Stephen King took a different stance. Early on Tuesday morning, he spoke about the three Oscars categories in which he is able to nominate: best picture, adapted screenplay and original screenplay. He said that diversity is not a consideration for him when he votes as a member of the Academy. “I would never consider diversity in matters of art. Only quality. It seems to me that to do otherwise would be wrong,” he said on Twitter.

He has since been criticized by leading Hollywood names and authors saying his argument centers on the idea that quality and diversity are mutually exclusive.

No, his argument centers on the idea that quality and diversity are different concepts.

The director Ava DuVernay called King’s comments “so backward and ignorant you want to go back to bed”.

Ava DuVernay
@ava
When you wake up, meditate, stretch, reach for your phone to check on the world and see a tweet from someone you admire that is so backward and ignorant you want to go back to bed.

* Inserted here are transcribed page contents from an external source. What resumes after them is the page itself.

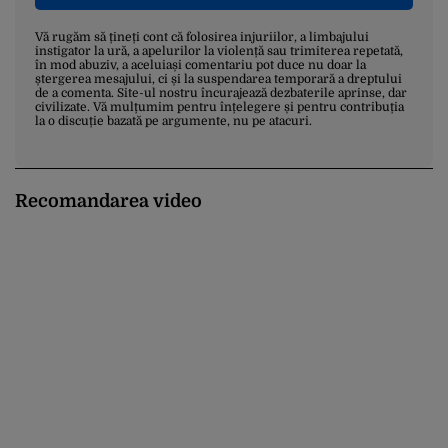
Vă rugăm să țineți cont că folosirea injuriilor, a limbajului
instigator la ură, a apelurilor la violență sau trimiterea repetată,
în mod abuziv, a aceluiași comentariu pot duce nu doar la
ștergerea mesajului, ci și la suspendarea temporară a dreptului
de a comenta. Site-ul nostru încurajează dezbaterile aprinse, dar
civilizate. Vă mulțumim pentru înțelegere și pentru contribuția
la o discuție bazată pe argumente, nu pe atacuri.
Recomandarea video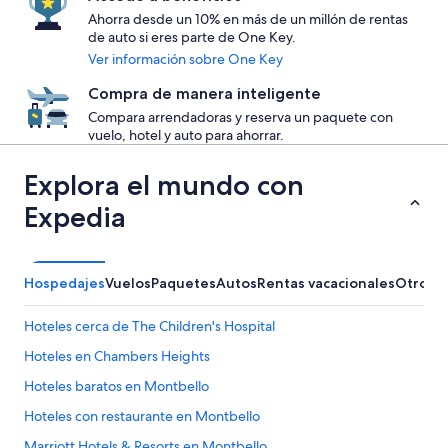
Ahorra desde un 10% en más de un millón de rentas
de auto si eres parte de One Key.
Ver información sobre One Key
Compra de manera inteligente
Compara arrendadoras y reserva un paquete con
vuelo, hotel y auto para ahorrar.
Explora el mundo con
Expedia
Hospedajes
Vuelos
Paquetes
Autos
Rentas vacacionales
Otros
Hoteles cerca de The Children's Hospital
Hoteles en Chambers Heights
Hoteles baratos en Montbello
Hoteles con restaurante en Montbello
Marriott Hotels & Resorts en Montbello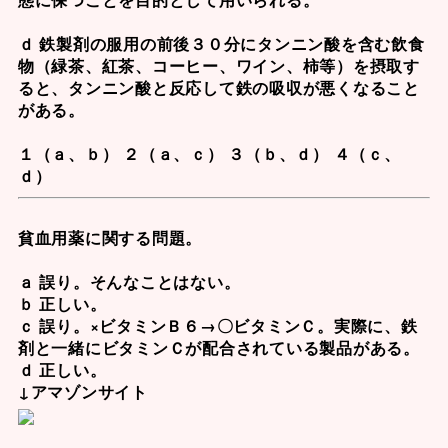
ｄ 鉄製剤の服用の前後３０分にタンニン酸を含む飲食
物（緑茶、紅茶、コーヒー、ワイン、柿等）を摂取す
ると、タンニン酸と反応して鉄の吸収が悪くなること
がある。
１（ａ、ｂ） ２（ａ、ｃ） ３（ｂ、ｄ） ４（ｃ、
ｄ）
貧血用薬に関する問題。
ａ 誤り。そんなことはない。
ｂ 正しい。
ｃ 誤り。×
ビタミンＢ６
→〇
ビタミンＣ
。実際に、鉄
剤と一緒に
ビタミンＣ
が配合されている製品がある。
ｄ 正しい。
↓アマゾンサイト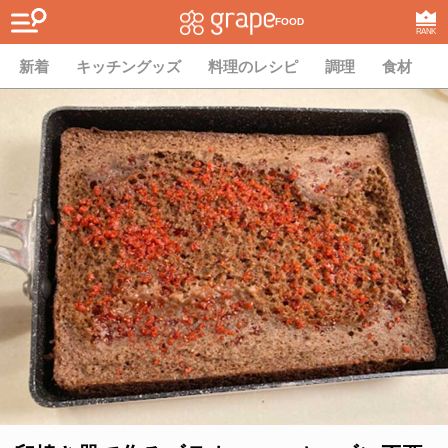
FOOD
RANK
新着
キッチングッズ
料理のレシピ
調理
食材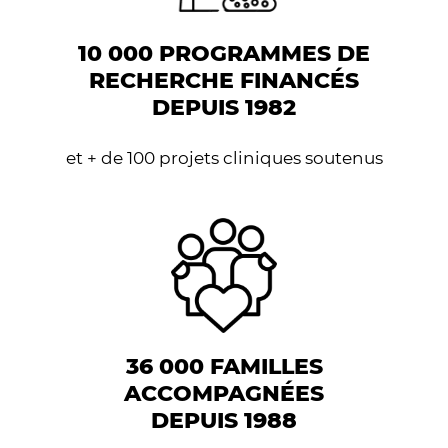
10 000 PROGRAMMES DE
RECHERCHE FINANCÉS
DEPUIS 1982
et + de 100 projets cliniques soutenus
36 000 FAMILLES
ACCOMPAGNÉES
DEPUIS 1988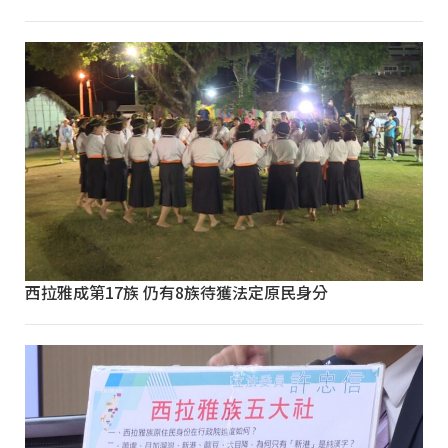
西拉雅成第17族 仍有8族待獲法定原民身分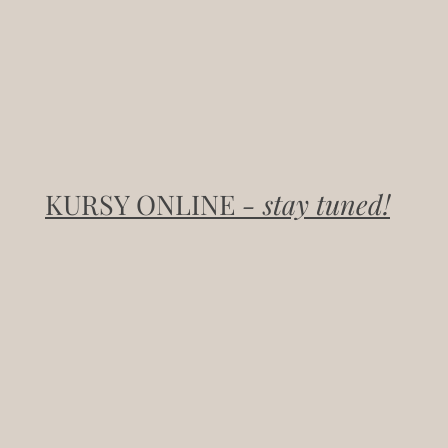
KURSY ONLINE
- stay tuned!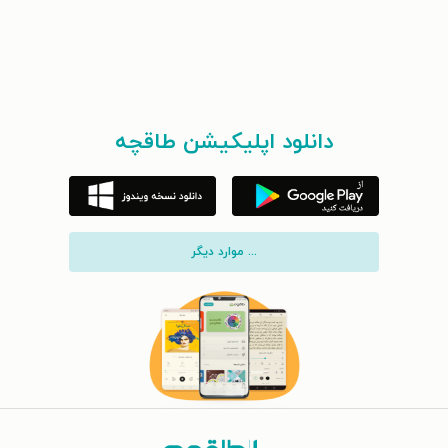
دانلود اپلیکیشن طاقچه
... موارد دیگر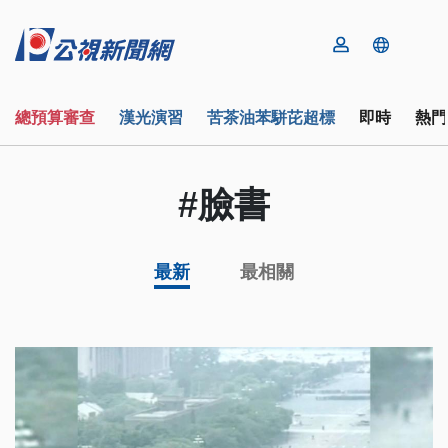
總預算審查
漢光演習
苦茶油苯駢芘超標
即時
熱門
#臉書
最新
最相關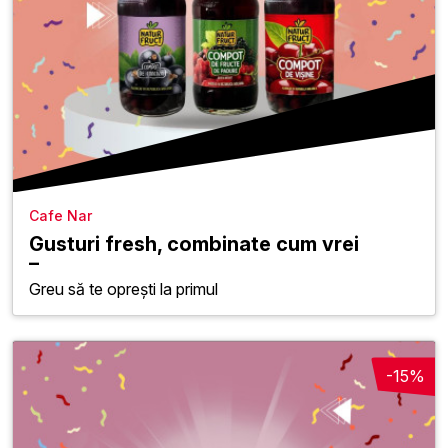
Cafe Nar
Gusturi fresh, combinate cum vrei
Greu să te oprești la primul
-15%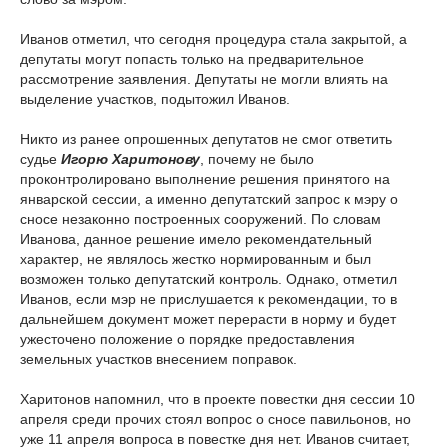
Иванов отметил, что сегодня процедура стала закрытой, а
депутаты могут попасть только на предварительное
рассмотрение заявления. Депутаты не могли влиять на
выделение участков, подытожил Иванов.
Никто из ранее опрошенных депутатов не смог ответить
судье
Игорю Харитонову
, почему не было
проконтролировано выполнение решения принятого на
январской сессии, а именно депутатский запрос к мэру о
сносе незаконно построенных сооружений. По словам
Иванова, данное решение имело рекомендательный
характер, не являлось жестко нормированным и был
возможен только депутатский контроль. Однако, отметил
Иванов, если мэр не прислушается к рекомендации, то в
дальнейшем документ может перерасти в норму и будет
ужесточено положение о порядке предоставления
земельных участков внесением поправок.
Харитонов напомнил, что в проекте повестки дня сессии 10
апреля среди прочих стоял вопрос о сносе павильонов, но
уже 11 апреля вопроса в повестке дня нет. Иванов считает,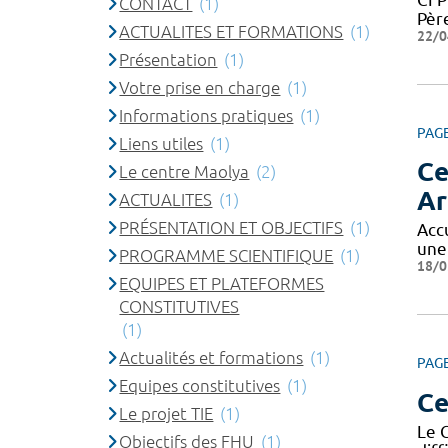
CONTACT
(1)
Père
ACTUALITES ET FORMATIONS
(1)
22/0
Présentation
(1)
Votre prise en charge
(1)
Informations pratiques
(1)
PAG
Liens utiles
(1)
Ce
Le centre Maolya
(2)
Ar
ACTUALITES
(1)
PRÉSENTATION ET OBJECTIFS
(1)
Acc
une
PROGRAMME SCIENTIFIQUE
(1)
18/0
EQUIPES ET PLATEFORMES
CONSTITUTIVES
(1)
Actualités et formations
(1)
PAG
Equipes constitutives
(1)
Ce
Le projet TIE
(1)
Le 
Objectifs des FHU
(1)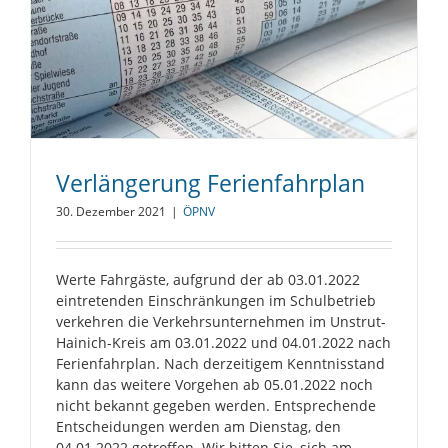
Verlängerung Ferienfahrplan
30. Dezember 2021
|
ÖPNV
Werte Fahrgäste, aufgrund der ab 03.01.2022
eintretenden Einschränkungen im Schulbetrieb
verkehren die Verkehrsunternehmen im Unstrut-
Hainich-Kreis am 03.01.2022 und 04.01.2022 nach
Ferienfahrplan. Nach derzeitigem Kenntnisstand
kann das weitere Vorgehen ab 05.01.2022 noch
nicht bekannt gegeben werden. Entsprechende
Entscheidungen werden am Dienstag, den
04.01.2022 getroffen. Wir bitten Sie, sich am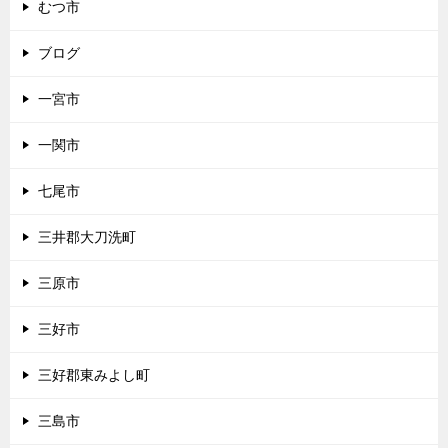
むつ市
ブログ
一宮市
一関市
七尾市
三井郡大刀洗町
三原市
三好市
三好郡東みよし町
三島市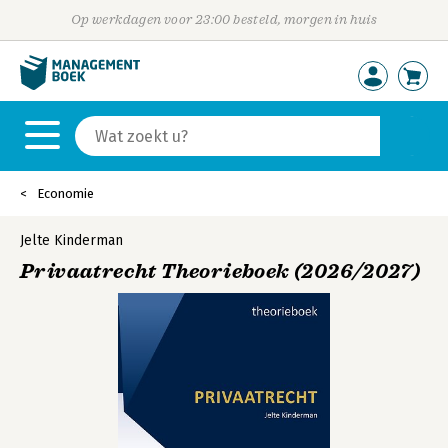
Op werkdagen voor 23:00 besteld, morgen in huis
Economie
Jelte Kinderman
Privaatrecht Theorieboek (2026/2027)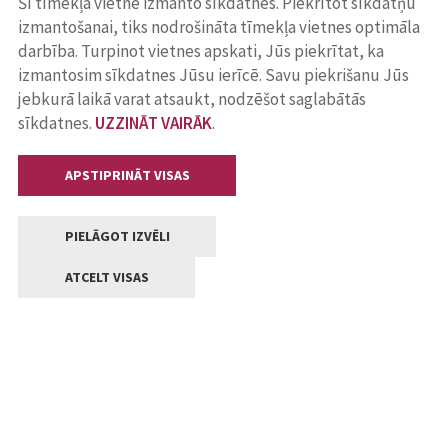
Šī tīmekļa vietne izmanto sīkdatnes. Piekrītot sīkdatņu
izmantošanai, tiks nodrošināta tīmekļa vietnes optimāla
darbība. Turpinot vietnes apskati, Jūs piekrītat, ka
izmantosim sīkdatnes Jūsu ierīcē. Savu piekrišanu Jūs
jebkurā laikā varat atsaukt, nodzēšot saglabātās
sīkdatnes.
UZZINĀT VAIRĀK
.
APSTIPRINĀT VISAS
PIELĀGOT IZVĒLI
ATCELT VISAS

The writer Roxane Gay tweeted that she was disappointed that King only believed in “quality from one demographic”.

Getting out of bed is indeed exhausting for Roxane Gay. From the

New York Times in 2017:

Roxane Gay, an internationally known feminist writer and professor, released a memoir on Tuesday that focused, in part, on what it is like to move through the world as an overweight woman.

So it was both annoying and somewhat fitting, she said, that she had gotten attention this week not only for her work but also for a podcast that provoked a backlash for suggesting that it was difficult to arrange an interview with Ms. Gay last month because of her weight.

“Will she fit into the office lift?” asked a description of the podcast, which was broadcast on Sunday and hosted by Mia Freedman, creative director of an Australian website called Mamamia. “How many steps will she have to take to get to the interview?” …

In the edited version of the podcast that was online on Tuesday, Ms. Freedman can be heard introducing Ms. Gay before the interview:

“You see, Roxane Gay, well, I’m searching for the right word to use here. I don’t want to say fat, so — even though she uses the word fat about herself — so I’m going to use the official medical term, super morbidly obese. There’s obese, then there’s morbidly obese, and then there is super morbidly obese. I don’t think the scale goes beyond that, quite literally. But it’s not just that Roxane’s overweight; she’s 6-foot-3, or about two meters tall. Her size is incredibly imposing. And this is a logistical nightmare for her. There’s no other way to put it.”